* [PROBLEM DESCRIPTION]: Reproduce the records from the first line through the line containing "es and restaurants, but the maintenance of th", swapping "Sign in" for "Log in" and leaving everything else as it is.

Stored data entries:
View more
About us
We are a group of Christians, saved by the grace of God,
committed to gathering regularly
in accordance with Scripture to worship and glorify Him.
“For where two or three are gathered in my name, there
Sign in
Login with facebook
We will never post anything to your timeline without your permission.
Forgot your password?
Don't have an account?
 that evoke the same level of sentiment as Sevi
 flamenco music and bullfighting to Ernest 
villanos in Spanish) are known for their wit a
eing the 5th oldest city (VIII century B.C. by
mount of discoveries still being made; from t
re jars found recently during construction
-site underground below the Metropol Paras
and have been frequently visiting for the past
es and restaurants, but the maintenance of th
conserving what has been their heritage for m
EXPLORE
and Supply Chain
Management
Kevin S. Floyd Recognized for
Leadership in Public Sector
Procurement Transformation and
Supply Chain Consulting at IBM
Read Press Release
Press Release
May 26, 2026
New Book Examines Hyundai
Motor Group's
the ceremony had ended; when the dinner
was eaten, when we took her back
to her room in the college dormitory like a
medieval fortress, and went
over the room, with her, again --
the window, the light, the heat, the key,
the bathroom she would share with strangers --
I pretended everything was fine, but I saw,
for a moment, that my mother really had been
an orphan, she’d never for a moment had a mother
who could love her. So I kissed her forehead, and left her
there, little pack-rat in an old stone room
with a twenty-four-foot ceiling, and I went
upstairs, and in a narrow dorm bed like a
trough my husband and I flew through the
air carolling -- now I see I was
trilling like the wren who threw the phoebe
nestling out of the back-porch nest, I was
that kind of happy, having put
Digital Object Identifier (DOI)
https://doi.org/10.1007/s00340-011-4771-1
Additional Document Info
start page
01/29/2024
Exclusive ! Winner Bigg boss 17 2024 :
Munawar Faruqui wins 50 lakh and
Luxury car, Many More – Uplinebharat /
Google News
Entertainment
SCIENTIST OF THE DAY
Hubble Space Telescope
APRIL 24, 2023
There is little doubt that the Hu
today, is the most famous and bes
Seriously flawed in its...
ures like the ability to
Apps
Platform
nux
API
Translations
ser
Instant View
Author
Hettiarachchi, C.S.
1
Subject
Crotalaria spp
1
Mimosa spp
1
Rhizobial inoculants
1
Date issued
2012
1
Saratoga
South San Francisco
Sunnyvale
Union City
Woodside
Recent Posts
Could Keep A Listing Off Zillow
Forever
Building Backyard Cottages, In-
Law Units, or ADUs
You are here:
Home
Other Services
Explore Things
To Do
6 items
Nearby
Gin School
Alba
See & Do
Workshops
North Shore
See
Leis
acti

* [RESULT OF THE TASK]:
View more
About us
We are a group of Christians, saved by the grace of God,
committed to gathering regularly
in accordance with Scripture to worship and glorify Him.
“For where two or three are gathered in my name, there
Log in
Login with facebook
We will never post anything to your timeline without your permission.
Forgot your password?
Don't have an account?
 that evoke the same level of sentiment as Sevi
 flamenco music and bullfighting to Ernest 
villanos in Spanish) are known for their wit a
eing the 5th oldest city (VIII century B.C. by
mount of discoveries still being made; from t
re jars found recently during construction
-site underground below the Metropol Paras
and have been frequently visiting for the past
es and restaurants, but the maintenance of th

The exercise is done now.